A Shot in the Dark - Page 2
On November 24, 2007, I invite a friend to run that same Albuquerque trail with me the following day. Around 3 a.m. that night, I am awakened by a noise outside my bedroom window. A man is attempting to steal my pick-up. I make a terrible mistake. I throw on my jeans and march to the door.
I flip on the porch light, fling open the door and, unwittingly, present my body as a target.
"Hey, get the hell away ..." I don't get to finish with "from my truck, you bastards."
A man in a hooded sweatshirt pops up from behind the bed of the truck, parked 15 feet away. A rifle is at his shoulder. Fire rips from its muzzle. It roars. I duck to my left as the first bullet grazes my shoulder. The next bullet is a linebacker hitting me in the right thigh. Drilled into the cold, hardwood floor I screech, but utter not a word as I scramble to a knee, slam the door and lock it.
I stagger to my feet, slipping in my own blood, and step forward on my right leg. It collapses. The pain is foreign, a ball bat cracking the femur. I drag myself off of the floor and hop to my bedroom where I sit on the edge of the bed long enough to see the blood soaking my sheets. I slide to the floor with a splat as the warm sticky blood oozes across the floor.
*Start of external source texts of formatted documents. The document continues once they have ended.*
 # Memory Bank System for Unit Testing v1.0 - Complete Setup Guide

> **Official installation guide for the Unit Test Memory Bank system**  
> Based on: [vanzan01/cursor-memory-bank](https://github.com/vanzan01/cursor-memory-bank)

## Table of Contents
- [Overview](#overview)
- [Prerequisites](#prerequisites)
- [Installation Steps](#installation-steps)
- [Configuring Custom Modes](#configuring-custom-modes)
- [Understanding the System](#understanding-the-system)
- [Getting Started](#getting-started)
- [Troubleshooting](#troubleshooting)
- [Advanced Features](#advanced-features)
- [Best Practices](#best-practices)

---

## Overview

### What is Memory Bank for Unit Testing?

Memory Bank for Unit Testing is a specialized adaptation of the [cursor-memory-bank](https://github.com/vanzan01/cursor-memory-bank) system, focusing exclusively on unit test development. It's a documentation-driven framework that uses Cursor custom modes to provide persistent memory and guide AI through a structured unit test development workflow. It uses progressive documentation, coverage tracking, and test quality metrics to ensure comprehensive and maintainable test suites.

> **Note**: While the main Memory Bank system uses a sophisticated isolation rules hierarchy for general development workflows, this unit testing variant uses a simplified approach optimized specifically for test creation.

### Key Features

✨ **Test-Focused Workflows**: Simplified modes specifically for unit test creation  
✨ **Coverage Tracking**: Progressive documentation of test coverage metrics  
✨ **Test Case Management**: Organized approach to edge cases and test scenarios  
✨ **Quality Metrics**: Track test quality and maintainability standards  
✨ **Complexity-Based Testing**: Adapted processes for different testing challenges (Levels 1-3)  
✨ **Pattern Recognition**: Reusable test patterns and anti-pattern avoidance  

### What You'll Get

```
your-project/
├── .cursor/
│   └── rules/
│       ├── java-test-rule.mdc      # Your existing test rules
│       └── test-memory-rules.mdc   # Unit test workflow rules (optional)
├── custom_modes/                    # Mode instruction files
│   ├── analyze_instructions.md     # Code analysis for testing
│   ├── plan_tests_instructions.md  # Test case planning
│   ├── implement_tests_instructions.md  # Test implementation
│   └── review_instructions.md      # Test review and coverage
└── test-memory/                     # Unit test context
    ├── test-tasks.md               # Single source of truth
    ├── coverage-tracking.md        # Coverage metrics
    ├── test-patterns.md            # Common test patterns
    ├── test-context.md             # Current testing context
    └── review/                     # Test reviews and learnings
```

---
My black jeans are shiny and shredded over my right leg. There is a smaller hole on the left leg. Breath comes heavily, groans emitting every second or third exhalation. I open the largest tear in my jeans—blood gurgles from a gaping crater of meat.
"Femoral," I groan and jam three fingers up to the second knuckle into the hole clamping the femoral artery between my fingers and the heal of my hand. With the other hand I dial 911. My body grows colder, my vision diaphanous, life oozing out onto the floor. I wonder about the finish line for this race and how long I will have to suffer before reaching it.
The finish line is a trauma surgery suite where, two painfully conscious hours later, I stare up into fluorescent lights, with masked trauma surgeons looking down at me. Breathing drugs through a mask, I consider the triage nurse's informed-consent warnings (death, amputation, transfusions, etc.) and wonder if I will awaken with both legs.
Euphoria. Theodore Roosevelt once said that there is nothing more exhilarating than being shot without consequence. I awaken in a recovery bay. Wires are connected to my chest and abdomen. IV needles puncture both arms. An oxygen tube tickles my nostrils. An electronic box chirps near my bed, but it seems far away.
Everything seems far away, especially the toes on my right foot ... my right foot. I have a right foot. Tears well in my eyes. I blink, wiggle my toes. I smile and shake my head while laughter creeps from my belly, up my chest and out of my mouth. I laugh at my hands that are still covered in dried blood up to my wrists. I laugh despite my inability to pull my right foot toward me, and because of the anesthetics, the shock and the fact that I am safe, warm and not alone. I laugh because I am alive. It seems absurd.